Jesús tardó dos días en salir hacia Betania (Jn. 11:6). Esto tuvo el efecto de asegurar la muerte de Lázaro, el cual llevaría cuatro días muerto cuando el Señor Jesús llegase a esta aldea.
 
Marta, la hermana de Lázaro, salió a recibir a Jesús, opinando que si el Señor hubiera estado allí Lázaro no habría muerto. Jesús le aseguró que Lázaro resucitaría. Marta lo creía, y de todo corazón, aunque solo pensaba en la resurrección en el día final. Jesús le dijo, “Yo soy la resurrección y la vida; el que cree en mí, aunque esté muerto, vivirá. Y todo aquel que vive y cree en mí, no morirá eternamente. ¿Crees esto?” (Jn. 11:25,26). Anteriormente, él afirmó que el Padre le había confiado la vida y el juicio (Jn. 5:21-29), prerrogativas que poseía en su igualdad con Dios el Padre (Jn. 5:17-23). Marta confesó de buena gana su fe en él como el Hijo de Dios, pero tardó en ver estas implicaciones de la identidad del Señor (Jn. 11:27).
 
María, la otra hermana de Lázaro, salió a recibir a Jesús acompañada por una multitud de dolientes. Juntos se dirigieron a la tumba. Entonces, Jesucristo ordenó, “Quitad la piedra” (Jn. 11:39). Marta, tal vez, pensando que el Señor quería ver el cadáver, se opuso; pero, el Señor la tranquilizó, “¿No te he dicho que si crees, verás la gloria de Dios?” (Jn. 11:40).
 
Entonces, Jesús oró en voz alta. Él quería que todos los presentes supieran que aquello que estaba a punto de suceder lo hacía en total armonía con el Padre, “Padre, gracias te doy por haberme oído. Yo sabía que siempre me oyes; pero lo dije por causa de la multitud que está alrededor, para que crean que tú me has enviado” (Jn. 11:41,42).

◆ ◆ ◆

### Consigna 1
¿Concuerdan con el fragmento sobre Lázaro estas afirmaciones? (a) Marta pensaba en la resurrección solo en el día final. (b) María salió sola a recibir a Jesús. (c) Jesús oró en silencio. Responde sí o no a cada una y cita literalmente las palabras del fragmento que lo deciden.
### Consigna 2
¿Cómo resumirías el fragmento sobre Lázaro en dos oraciones?
### Consigna 3
Prosigue el fragmento sobre Lázaro a partir de su última oración.

### Material proporcionado
◆ ◆ ◆

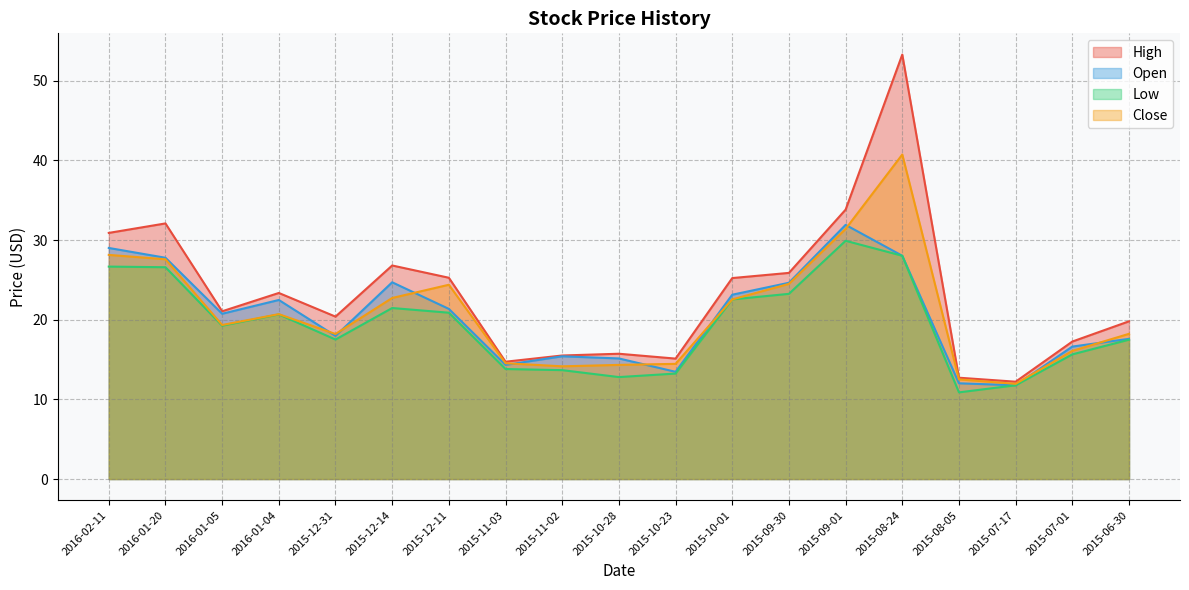

How many series are shown in this chart?

4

◆ ◆ ◆

### Respuesta 1
(a) Sí: «aunque solo pensaba en la resurrección en el día final».
(b) No: «salió a recibir a Jesús acompañada por una multitud de dolientes».
(c) No: «Entonces, Jesús oró en voz alta».

### Respuesta 2
Jesús tardó dos días en salir hacia Betania, de modo que Lázaro llevaba cuatro días muerto cuando llegó, y Marta, que creía en la resurrección del día final, lo oyó declararse la resurrección y la vida y confesó su fe en él como el Hijo de Dios. Luego Jesús fue a la tumba con María y una multitud de dolientes, ordenó quitar la piedra y oró en voz alta para que los presentes creyeran que el Padre lo había enviado.

### Respuesta 3
 
Luego de orar, el Señor clamó a gran voz, “¡Lázaro, ven fuera!” (Jn. 11:43). Para el asombro de los testigos, Lázaro salió todavía envuelto en sus vendas.
 
Muchos de los que vieron el milagro creyeron, pero algunos informaron de esto a los fariseos. En sus propias palabras, el dilema de los gobernantes era, “¿Qué haremos? Porque este hombre hace muchas señales. Si le dejamos así, todos creerán en él; y vendrán los romanos, y destruirán nuestro lugar santo y nuestra nación” (Jn. 11:47,48). Ellos tenían miedo de perder sus privilegios. Estaban realmente preocupados por su puesto. Debían hacer algo. Para ellos, no importaba la realidad de los milagros de Jesús. Caifás, el sumo sacerdote, lo expresó sin rodeos: Jesús tenía que morir (Jn. 11:49-51).
 
Irónicamente, los enemigos de Jesús estaban preparando el escenario para el mayor milagro del Señor. Además, con su comportamiento estaban atrayendo sobre sí mismos la destrucción que procuraban evitar.